WORK ORDER :: Would you please output all the records exactly as given? Pictures should not appear in the copy.
═════ RECORDS ═════
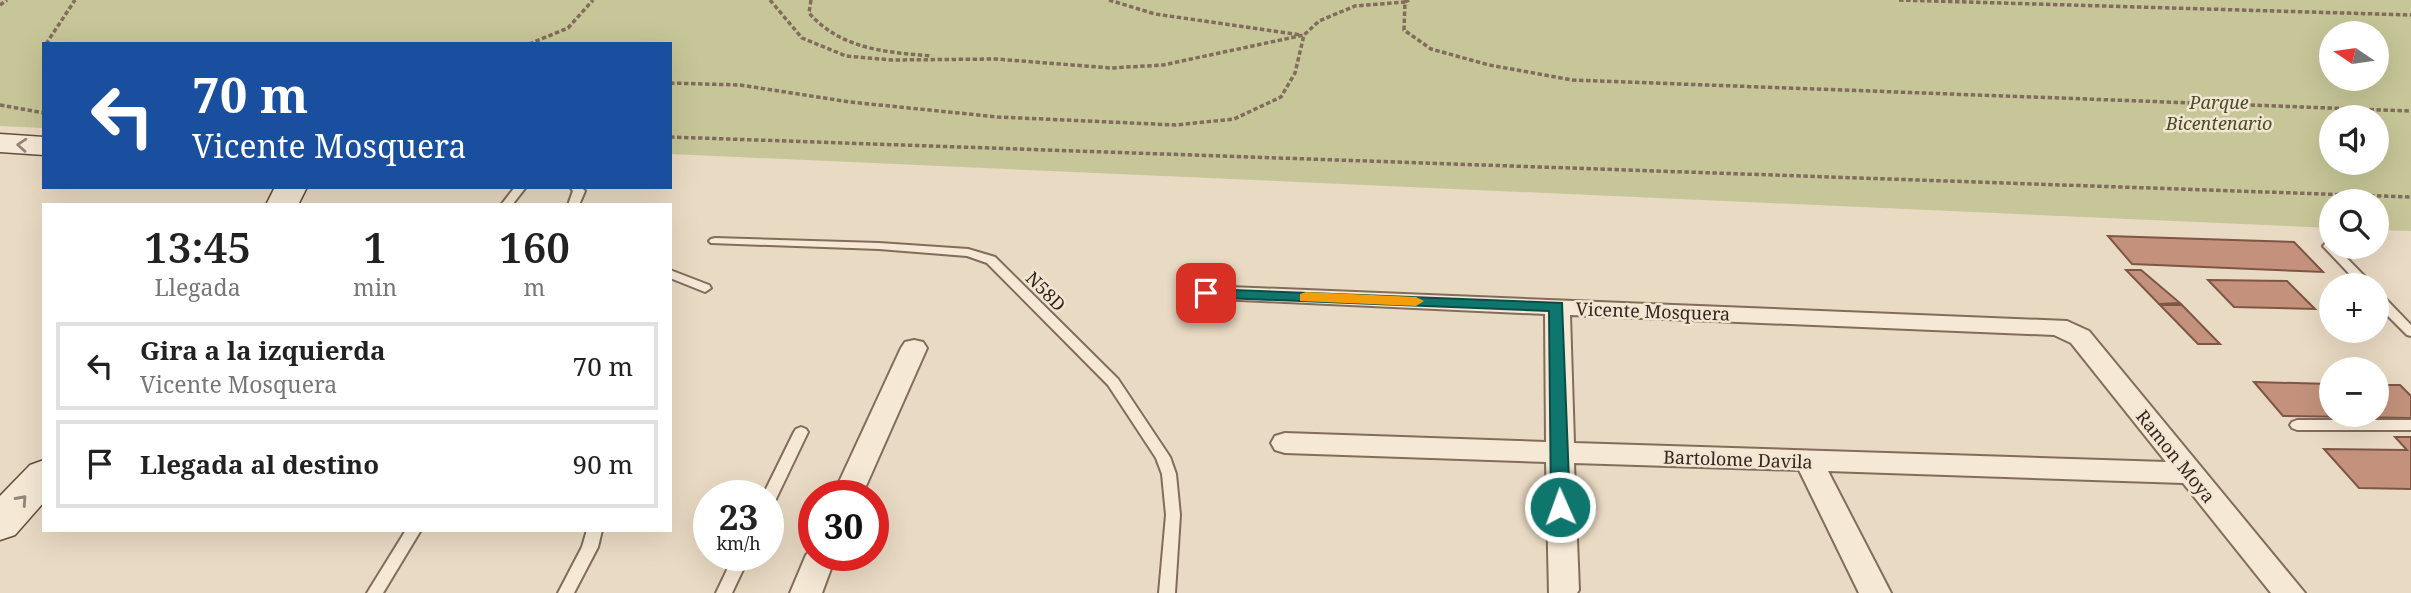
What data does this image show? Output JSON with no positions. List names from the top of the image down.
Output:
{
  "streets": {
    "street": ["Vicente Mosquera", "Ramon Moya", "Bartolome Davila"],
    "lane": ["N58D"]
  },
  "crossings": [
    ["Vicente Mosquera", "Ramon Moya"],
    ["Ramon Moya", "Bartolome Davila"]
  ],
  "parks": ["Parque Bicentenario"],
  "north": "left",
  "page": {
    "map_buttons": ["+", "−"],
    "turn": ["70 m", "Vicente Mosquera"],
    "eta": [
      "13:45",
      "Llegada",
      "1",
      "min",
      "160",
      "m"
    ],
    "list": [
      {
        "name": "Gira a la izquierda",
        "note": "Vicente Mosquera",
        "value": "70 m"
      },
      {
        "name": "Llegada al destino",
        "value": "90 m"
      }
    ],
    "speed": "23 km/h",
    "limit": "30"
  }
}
═════
TASK RESULT ::
What data does this image show? Output JSON with no positions. List names from the top of the image down.
Output:
{
  "streets": {
    "street": ["Vicente Mosquera", "Ramon Moya", "Bartolome Davila"],
    "lane": ["N58D"]
  },
  "crossings": [
    ["Vicente Mosquera", "Ramon Moya"],
    ["Ramon Moya", "Bartolome Davila"]
  ],
  "parks": ["Parque Bicentenario"],
  "north": "left",
  "page": {
    "map_buttons": ["+", "−"],
    "turn": ["70 m", "Vicente Mosquera"],
    "eta": [
      "13:45",
      "Llegada",
      "1",
      "min",
      "160",
      "m"
    ],
    "list": [
      {
        "name": "Gira a la izquierda",
        "note": "Vicente Mosquera",
        "value": "70 m"
      },
      {
        "name": "Llegada al destino",
        "value": "90 m"
      }
    ],
    "speed": "23 km/h",
    "limit": "30"
  }
}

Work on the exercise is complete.